- _Exercise description_
Please output exactly the part of the records below that opens with the line containing "160 343 2.36" and closes with the line containing "625 40 31578", both lines included, and nothing else.

- _Task data_
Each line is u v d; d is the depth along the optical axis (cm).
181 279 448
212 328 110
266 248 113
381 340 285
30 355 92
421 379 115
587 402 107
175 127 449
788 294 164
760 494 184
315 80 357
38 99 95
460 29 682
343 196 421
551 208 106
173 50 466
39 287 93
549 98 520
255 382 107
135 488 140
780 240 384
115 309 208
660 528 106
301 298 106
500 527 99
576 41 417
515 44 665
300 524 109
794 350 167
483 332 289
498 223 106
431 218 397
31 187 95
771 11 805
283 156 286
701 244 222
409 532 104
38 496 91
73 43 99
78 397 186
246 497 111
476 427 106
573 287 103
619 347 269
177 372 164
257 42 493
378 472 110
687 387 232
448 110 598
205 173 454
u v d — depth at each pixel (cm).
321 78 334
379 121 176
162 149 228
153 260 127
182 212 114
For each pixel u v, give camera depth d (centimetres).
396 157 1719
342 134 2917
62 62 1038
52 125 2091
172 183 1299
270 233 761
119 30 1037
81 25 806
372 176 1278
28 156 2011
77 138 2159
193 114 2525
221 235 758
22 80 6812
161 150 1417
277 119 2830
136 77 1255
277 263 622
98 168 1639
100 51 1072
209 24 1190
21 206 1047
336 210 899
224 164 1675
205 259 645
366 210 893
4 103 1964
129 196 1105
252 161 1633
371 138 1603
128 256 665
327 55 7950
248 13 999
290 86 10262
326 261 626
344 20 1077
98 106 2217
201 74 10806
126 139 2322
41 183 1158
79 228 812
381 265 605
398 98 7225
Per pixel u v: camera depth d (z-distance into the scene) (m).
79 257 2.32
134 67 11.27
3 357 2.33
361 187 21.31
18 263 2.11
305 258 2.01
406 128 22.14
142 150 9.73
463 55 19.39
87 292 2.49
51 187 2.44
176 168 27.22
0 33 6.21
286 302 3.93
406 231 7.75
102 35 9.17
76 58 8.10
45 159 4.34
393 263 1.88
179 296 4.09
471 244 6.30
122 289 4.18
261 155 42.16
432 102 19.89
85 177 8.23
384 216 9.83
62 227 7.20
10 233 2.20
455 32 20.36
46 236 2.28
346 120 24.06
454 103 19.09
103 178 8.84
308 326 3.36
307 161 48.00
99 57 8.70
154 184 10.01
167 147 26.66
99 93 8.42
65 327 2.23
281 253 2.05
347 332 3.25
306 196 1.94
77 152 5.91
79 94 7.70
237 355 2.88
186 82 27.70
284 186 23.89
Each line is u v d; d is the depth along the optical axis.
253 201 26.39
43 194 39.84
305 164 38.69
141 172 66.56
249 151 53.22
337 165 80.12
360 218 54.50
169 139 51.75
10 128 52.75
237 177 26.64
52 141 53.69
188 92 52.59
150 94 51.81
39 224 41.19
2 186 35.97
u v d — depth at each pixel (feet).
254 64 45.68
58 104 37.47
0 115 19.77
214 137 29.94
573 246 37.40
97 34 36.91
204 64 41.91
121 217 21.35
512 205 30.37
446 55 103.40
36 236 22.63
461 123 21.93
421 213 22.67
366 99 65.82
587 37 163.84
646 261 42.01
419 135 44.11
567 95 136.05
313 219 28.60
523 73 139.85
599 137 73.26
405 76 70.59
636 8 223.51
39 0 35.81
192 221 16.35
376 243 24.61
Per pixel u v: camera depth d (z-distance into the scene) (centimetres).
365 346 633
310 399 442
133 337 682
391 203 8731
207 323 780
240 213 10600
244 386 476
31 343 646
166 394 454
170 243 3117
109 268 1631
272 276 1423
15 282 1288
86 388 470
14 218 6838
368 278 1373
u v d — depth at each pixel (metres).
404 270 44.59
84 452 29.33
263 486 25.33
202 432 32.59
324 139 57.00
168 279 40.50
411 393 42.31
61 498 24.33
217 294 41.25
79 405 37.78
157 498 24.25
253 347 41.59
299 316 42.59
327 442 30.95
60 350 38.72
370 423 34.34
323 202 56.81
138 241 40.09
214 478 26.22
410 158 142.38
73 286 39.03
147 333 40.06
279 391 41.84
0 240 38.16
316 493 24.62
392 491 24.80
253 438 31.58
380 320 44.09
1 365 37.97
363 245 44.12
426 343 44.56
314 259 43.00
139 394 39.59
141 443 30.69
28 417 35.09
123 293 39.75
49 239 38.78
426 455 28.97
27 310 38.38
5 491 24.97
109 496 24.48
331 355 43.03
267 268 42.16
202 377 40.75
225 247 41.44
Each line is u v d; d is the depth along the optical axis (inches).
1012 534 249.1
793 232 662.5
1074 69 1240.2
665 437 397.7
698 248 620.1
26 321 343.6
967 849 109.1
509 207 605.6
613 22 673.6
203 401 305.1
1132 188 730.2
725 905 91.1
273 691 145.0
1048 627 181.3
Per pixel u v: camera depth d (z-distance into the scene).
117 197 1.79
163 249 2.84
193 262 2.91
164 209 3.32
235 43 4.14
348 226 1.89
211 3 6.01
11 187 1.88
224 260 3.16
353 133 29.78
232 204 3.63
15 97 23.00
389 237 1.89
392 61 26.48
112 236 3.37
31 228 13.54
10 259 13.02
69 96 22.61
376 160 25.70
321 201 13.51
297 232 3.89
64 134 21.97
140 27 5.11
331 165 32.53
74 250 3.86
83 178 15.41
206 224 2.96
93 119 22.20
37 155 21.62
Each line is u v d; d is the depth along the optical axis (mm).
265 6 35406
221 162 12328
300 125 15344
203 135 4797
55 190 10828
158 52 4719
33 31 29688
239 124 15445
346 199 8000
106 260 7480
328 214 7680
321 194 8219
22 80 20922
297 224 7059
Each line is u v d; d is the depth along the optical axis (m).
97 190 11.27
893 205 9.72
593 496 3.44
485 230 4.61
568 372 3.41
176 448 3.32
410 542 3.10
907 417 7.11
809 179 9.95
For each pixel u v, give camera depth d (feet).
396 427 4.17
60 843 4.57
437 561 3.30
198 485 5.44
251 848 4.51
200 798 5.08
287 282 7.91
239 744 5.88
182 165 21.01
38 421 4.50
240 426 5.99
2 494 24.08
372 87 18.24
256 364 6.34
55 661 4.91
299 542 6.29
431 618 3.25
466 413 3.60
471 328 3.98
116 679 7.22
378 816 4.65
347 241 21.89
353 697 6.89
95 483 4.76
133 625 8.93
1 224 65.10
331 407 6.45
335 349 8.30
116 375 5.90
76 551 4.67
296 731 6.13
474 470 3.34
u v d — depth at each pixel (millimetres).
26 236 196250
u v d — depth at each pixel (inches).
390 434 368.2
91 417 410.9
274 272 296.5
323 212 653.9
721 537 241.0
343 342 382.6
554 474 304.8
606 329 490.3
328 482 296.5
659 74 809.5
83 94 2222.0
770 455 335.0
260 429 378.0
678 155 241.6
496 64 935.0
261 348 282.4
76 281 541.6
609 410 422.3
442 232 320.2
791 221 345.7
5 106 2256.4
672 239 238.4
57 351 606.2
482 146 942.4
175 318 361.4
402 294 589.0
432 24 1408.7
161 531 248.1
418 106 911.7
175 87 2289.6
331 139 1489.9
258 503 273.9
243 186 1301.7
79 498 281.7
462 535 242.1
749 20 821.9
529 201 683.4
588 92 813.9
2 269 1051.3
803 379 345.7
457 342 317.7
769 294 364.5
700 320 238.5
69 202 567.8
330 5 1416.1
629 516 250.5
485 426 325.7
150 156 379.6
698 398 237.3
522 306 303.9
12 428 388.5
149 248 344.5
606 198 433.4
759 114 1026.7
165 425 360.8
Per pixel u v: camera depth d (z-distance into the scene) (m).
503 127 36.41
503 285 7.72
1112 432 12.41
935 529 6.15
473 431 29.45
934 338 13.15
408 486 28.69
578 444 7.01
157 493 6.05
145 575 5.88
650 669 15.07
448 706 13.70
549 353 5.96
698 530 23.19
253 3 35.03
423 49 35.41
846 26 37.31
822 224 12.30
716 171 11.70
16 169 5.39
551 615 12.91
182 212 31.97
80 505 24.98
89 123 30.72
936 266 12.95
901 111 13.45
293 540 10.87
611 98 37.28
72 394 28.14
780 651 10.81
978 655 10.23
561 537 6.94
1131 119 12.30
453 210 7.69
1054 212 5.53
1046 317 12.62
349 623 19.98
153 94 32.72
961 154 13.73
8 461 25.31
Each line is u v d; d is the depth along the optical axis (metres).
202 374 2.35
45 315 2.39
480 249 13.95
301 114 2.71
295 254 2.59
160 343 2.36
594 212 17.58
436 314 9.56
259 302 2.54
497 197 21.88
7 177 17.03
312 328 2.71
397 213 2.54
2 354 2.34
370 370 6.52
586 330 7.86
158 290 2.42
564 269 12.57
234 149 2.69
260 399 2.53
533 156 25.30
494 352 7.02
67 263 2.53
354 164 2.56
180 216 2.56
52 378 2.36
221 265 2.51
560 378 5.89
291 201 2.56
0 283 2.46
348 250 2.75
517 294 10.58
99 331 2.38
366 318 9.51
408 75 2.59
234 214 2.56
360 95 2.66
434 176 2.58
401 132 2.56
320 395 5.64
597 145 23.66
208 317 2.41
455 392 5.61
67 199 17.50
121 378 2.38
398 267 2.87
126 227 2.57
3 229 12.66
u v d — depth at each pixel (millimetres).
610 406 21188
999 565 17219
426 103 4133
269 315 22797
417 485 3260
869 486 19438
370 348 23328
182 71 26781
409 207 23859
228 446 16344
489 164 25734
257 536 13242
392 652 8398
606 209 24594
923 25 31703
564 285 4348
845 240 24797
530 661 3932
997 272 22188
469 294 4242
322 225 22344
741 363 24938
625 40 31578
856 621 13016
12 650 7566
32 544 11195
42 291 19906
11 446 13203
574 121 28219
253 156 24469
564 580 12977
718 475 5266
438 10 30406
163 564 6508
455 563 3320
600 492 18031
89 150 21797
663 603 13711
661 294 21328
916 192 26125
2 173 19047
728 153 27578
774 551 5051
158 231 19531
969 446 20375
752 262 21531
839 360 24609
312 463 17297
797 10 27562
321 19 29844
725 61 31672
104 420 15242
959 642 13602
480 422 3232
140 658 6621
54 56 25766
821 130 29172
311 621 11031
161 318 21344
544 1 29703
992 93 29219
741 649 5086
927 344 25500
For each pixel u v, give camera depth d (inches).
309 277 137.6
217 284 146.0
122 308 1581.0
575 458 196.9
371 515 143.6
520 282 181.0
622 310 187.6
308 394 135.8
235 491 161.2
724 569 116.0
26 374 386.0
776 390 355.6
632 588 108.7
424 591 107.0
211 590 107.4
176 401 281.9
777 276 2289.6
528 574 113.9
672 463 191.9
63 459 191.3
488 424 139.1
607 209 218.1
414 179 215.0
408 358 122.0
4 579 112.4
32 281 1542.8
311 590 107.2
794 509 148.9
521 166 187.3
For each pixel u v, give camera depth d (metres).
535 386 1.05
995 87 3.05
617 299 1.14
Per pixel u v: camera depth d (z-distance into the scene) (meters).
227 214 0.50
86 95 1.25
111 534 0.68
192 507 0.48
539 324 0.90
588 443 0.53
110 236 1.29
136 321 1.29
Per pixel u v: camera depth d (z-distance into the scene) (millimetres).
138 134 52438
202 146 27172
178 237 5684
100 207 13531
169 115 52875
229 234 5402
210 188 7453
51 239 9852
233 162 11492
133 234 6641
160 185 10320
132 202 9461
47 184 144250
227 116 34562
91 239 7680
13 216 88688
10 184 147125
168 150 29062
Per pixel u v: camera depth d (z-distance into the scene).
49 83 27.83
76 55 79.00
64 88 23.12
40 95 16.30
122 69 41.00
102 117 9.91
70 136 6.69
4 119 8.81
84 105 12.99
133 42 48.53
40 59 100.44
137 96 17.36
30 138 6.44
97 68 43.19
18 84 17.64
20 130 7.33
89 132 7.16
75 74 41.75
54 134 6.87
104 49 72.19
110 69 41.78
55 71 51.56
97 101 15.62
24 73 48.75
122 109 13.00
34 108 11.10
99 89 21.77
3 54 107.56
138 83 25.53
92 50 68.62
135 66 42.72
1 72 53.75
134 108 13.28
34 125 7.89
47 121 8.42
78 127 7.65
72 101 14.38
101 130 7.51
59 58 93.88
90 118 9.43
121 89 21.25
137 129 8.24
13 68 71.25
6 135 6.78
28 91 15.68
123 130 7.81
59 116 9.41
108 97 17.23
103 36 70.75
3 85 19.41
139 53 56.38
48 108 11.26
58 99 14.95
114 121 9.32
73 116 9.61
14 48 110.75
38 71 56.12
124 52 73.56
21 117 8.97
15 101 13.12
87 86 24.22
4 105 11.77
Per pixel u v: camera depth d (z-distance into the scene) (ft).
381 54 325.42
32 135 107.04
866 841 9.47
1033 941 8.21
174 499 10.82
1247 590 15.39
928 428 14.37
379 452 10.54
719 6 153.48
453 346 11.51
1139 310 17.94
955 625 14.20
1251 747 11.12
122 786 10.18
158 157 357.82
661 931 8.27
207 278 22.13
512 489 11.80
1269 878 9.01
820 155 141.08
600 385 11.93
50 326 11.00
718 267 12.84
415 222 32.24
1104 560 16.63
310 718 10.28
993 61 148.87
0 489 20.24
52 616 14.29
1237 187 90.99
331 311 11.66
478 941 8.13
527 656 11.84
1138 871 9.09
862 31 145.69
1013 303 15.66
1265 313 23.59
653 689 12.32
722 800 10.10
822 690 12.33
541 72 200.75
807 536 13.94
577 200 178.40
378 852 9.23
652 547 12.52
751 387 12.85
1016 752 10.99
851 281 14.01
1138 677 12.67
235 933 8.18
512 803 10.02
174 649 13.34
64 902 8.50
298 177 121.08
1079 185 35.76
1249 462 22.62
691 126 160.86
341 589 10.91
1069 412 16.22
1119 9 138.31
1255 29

- _Task answer_
160 343 2.36
594 212 17.58
436 314 9.56
259 302 2.54
497 197 21.88
7 177 17.03
312 328 2.71
397 213 2.54
2 354 2.34
370 370 6.52
586 330 7.86
158 290 2.42
564 269 12.57
234 149 2.69
260 399 2.53
533 156 25.30
494 352 7.02
67 263 2.53
354 164 2.56
180 216 2.56
52 378 2.36
221 265 2.51
560 378 5.89
291 201 2.56
0 283 2.46
348 250 2.75
517 294 10.58
99 331 2.38
366 318 9.51
408 75 2.59
234 214 2.56
360 95 2.66
434 176 2.58
401 132 2.56
320 395 5.64
597 145 23.66
208 317 2.41
455 392 5.61
67 199 17.50
121 378 2.38
398 267 2.87
126 227 2.57
3 229 12.66
u v d — depth at each pixel (millimetres).
610 406 21188
999 565 17219
426 103 4133
269 315 22797
417 485 3260
869 486 19438
370 348 23328
182 71 26781
409 207 23859
228 446 16344
489 164 25734
257 536 13242
392 652 8398
606 209 24594
923 25 31703
564 285 4348
845 240 24797
530 661 3932
997 272 22188
469 294 4242
322 225 22344
741 363 24938
625 40 31578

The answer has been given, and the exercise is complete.